Directions for this task: Copy every line of the listing below without changing a single character.

[Collected data]

BEGIN

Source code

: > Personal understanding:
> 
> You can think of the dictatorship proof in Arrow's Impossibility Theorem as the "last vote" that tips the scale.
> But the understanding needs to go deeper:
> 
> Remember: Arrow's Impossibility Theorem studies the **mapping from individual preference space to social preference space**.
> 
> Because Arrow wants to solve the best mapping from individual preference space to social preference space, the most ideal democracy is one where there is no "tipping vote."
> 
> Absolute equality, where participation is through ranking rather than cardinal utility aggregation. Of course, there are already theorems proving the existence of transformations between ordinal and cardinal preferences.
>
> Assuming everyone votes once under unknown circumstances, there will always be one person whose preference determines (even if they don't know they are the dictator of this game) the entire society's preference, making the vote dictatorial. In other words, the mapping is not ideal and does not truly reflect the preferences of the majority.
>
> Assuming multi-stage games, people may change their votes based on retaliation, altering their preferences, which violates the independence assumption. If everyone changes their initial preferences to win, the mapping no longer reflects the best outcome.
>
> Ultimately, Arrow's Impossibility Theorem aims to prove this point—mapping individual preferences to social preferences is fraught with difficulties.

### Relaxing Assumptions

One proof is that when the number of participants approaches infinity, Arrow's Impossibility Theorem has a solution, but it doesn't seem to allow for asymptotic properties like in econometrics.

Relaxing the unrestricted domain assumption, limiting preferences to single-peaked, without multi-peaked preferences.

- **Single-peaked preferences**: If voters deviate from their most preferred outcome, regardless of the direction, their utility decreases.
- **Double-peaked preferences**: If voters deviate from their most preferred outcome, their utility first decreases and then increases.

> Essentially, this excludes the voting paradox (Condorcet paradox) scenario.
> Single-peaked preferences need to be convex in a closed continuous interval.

END

Completed task:
Source code

: > Personal understanding:
> 
> You can think of the dictatorship proof in Arrow's Impossibility Theorem as the "last vote" that tips the scale.
> But the understanding needs to go deeper:
> 
> Remember: Arrow's Impossibility Theorem studies the **mapping from individual preference space to social preference space**.
> 
> Because Arrow wants to solve the best mapping from individual preference space to social preference space, the most ideal democracy is one where there is no "tipping vote."
> 
> Absolute equality, where participation is through ranking rather than cardinal utility aggregation. Of course, there are already theorems proving the existence of transformations between ordinal and cardinal preferences.
>
> Assuming everyone votes once under unknown circumstances, there will always be one person whose preference determines (even if they don't know they are the dictator of this game) the entire society's preference, making the vote dictatorial. In other words, the mapping is not ideal and does not truly reflect the preferences of the majority.
>
> Assuming multi-stage games, people may change their votes based on retaliation, altering their preferences, which violates the independence assumption. If everyone changes their initial preferences to win, the mapping no longer reflects the best outcome.
>
> Ultimately, Arrow's Impossibility Theorem aims to prove this point—mapping individual preferences to social preferences is fraught with difficulties.

### Relaxing Assumptions

One proof is that when the number of participants approaches infinity, Arrow's Impossibility Theorem has a solution, but it doesn't seem to allow for asymptotic properties like in econometrics.

Relaxing the unrestricted domain assumption, limiting preferences to single-peaked, without multi-peaked preferences.

- **Single-peaked preferences**: If voters deviate from their most preferred outcome, regardless of the direction, their utility decreases.
- **Double-peaked preferences**: If voters deviate from their most preferred outcome, their utility first decreases and then increases.

> Essentially, this excludes the voting paradox (Condorcet paradox) scenario.
> Single-peaked preferences need to be convex in a closed continuous interval.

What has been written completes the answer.